### Directive
Begin with the line that holds "Lago de Guadalupe — огромный" and repeat each line after it exactly, ending with the last line of the listing.

### Records for this task
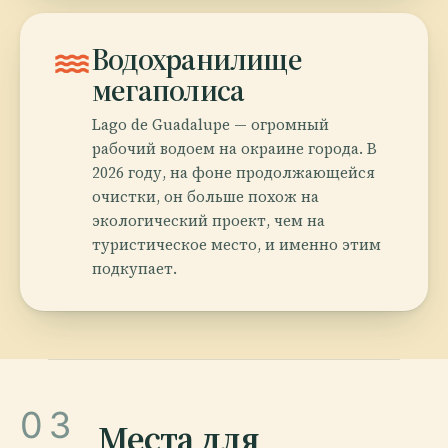
water
Водохранилище
мегаполиса
Lago de Guadalupe — огромный
рабочий водоем на окраине города. В
2026 году, на фоне продолжающейся
очистки, он больше похож на
экологический проект, чем на
туристическое место, и именно этим
подкупает.
03
Места для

### Answer to this task
Lago de Guadalupe — огромный
рабочий водоем на окраине города. В
2026 году, на фоне продолжающейся
очистки, он больше похож на
экологический проект, чем на
туристическое место, и именно этим
подкупает.
03
Места для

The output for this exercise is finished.